# P values in Medical Writing

#### medwriter

##### New Member
My apology for this simple question but it's one I have run into before and would like some assistance with. The following was posted on a medical writing forum to which I subscribe: "I’m working on a paper with exact P values to the 10th decimal place or more (for example, P = 1.7 x 10[-14]). My first inclination was to follow the AMA Manual of Style and ask for no more than 3 significant digits. However, the authors say that they need to use the large number of significant digits because exact values are required for meta-analyses."

As with this writer I am also used to reporting p values with no more than 3 significant digits but I have seen them reported to much higher levels as the writer described. Can someone explain to me in what situations this additional level of detail might be necessary?

Thanks

#### GhostofPythagoras

##### New Member
I think that there may be some confusion between decimal places and significant digits.

1.7 x 10E-14 only has two significant digits (the "1" and the "7"), but it has 15decimal places. So you can follow your AMA Manual of Style and still accept the P-value as stated.

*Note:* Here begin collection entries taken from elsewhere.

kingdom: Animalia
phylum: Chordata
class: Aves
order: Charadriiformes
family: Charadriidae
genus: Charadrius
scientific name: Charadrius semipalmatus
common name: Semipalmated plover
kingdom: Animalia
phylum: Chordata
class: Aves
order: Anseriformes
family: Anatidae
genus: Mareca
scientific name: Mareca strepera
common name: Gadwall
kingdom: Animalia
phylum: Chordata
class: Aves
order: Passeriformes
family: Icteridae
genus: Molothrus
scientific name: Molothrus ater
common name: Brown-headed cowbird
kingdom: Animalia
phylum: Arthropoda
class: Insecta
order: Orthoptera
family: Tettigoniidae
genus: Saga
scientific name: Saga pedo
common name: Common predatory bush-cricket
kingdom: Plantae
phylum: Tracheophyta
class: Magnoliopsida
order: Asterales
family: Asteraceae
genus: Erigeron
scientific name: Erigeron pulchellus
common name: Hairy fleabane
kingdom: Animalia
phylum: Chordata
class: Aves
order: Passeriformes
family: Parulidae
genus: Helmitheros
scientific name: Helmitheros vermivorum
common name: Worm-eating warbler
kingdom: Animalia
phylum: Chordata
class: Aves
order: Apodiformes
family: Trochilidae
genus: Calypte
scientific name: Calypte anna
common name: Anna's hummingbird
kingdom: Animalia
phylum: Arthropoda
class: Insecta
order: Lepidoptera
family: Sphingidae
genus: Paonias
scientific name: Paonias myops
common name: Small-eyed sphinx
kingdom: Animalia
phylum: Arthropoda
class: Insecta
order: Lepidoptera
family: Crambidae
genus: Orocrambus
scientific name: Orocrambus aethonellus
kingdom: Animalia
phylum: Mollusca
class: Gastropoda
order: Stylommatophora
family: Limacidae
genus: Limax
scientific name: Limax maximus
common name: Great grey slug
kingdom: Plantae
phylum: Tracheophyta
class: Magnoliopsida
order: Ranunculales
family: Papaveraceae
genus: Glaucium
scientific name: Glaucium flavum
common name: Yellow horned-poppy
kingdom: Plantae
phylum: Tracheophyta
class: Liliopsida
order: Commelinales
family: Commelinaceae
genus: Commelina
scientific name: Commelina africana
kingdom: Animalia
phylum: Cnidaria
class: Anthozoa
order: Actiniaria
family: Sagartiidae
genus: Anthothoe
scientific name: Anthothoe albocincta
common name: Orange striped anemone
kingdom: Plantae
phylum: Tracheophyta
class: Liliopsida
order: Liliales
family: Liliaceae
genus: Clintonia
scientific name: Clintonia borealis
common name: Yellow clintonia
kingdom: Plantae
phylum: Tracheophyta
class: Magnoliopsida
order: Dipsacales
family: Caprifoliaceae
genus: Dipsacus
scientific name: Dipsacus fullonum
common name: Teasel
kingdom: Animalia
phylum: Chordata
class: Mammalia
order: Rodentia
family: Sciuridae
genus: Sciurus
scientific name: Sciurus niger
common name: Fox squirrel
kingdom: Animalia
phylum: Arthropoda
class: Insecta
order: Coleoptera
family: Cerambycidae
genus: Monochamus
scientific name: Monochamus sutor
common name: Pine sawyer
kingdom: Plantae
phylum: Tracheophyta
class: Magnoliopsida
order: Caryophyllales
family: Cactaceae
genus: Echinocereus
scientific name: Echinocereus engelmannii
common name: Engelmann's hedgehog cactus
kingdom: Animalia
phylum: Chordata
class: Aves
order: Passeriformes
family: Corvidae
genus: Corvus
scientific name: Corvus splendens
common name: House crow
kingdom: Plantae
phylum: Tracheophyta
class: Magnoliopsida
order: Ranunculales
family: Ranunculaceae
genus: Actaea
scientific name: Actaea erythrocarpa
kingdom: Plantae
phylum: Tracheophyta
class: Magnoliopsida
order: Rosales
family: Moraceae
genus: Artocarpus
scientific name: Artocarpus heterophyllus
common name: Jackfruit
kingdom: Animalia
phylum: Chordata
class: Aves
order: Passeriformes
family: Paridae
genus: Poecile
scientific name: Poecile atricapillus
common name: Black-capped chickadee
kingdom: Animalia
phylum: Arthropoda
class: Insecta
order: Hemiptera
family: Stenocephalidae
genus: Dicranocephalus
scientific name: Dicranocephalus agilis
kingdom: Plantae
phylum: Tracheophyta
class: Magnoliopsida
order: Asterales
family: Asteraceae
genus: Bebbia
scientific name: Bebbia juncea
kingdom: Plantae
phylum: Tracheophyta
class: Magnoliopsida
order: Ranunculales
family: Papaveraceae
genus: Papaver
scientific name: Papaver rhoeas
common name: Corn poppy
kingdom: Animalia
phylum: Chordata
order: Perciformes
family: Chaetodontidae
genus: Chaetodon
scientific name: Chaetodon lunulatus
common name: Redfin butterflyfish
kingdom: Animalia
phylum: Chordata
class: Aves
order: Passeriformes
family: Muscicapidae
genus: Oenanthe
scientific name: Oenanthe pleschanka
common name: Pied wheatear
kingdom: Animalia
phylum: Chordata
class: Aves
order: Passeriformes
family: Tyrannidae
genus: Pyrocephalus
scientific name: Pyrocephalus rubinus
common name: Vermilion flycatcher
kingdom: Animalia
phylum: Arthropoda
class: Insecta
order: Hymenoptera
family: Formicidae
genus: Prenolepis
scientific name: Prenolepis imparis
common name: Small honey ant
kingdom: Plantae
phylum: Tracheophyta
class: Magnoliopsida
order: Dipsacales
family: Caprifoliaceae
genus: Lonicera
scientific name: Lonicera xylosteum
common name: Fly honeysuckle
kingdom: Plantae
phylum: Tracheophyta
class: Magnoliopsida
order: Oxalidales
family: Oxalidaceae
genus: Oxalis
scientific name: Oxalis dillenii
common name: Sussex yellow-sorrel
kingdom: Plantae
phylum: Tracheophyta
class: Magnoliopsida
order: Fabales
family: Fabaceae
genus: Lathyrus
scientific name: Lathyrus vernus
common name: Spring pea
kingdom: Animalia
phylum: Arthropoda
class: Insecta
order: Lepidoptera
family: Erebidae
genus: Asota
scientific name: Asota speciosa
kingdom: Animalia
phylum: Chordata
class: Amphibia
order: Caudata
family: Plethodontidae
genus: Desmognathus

i.e., 1.73456 x 10E-14 would represent 6 significant digits and, according to your manual, you would need to round that to 1.73 x 10E-14.

#### medwriter

##### New Member
Thanks. I think I kind of get it now. The AMA instructions state the "Expressing P to more than 3 significant digits does not add useful information to P < .001, since precise P values with extreme results are sensitive to biases or departures from the statistical model [Bailar JC & Mostellar F. Medical Uses of Statistics. 2nd ed. Boston, MA: NEJM Books; 1992] Re-reading their instructions it now seems to me that the smallest P value they feel is useful is P < .001 anything else is considered extreme. So even though 1.7 x 10E-14 meets the significant digits test it does not meet the decimal place test so they would want me to use p < .001 and leave it at that. I assume that, other than in medicine (or perhaps even in some areas of medicine) this limitation does not apply.

#### Outlier

##### TS Contributor
meta analysis

"Chaos theory is a field of study in mathematics, physics, and philosophy studying the behavior of dynamical systems that are highly sensitive to initial conditions. This sensitivity is popularly referred to as the butterfly effect. Small differences in initial conditions (such as those due to rounding errors in numerical computation) yield widely diverging outcomes for chaotic systems, rendering long-term prediction impossible in general."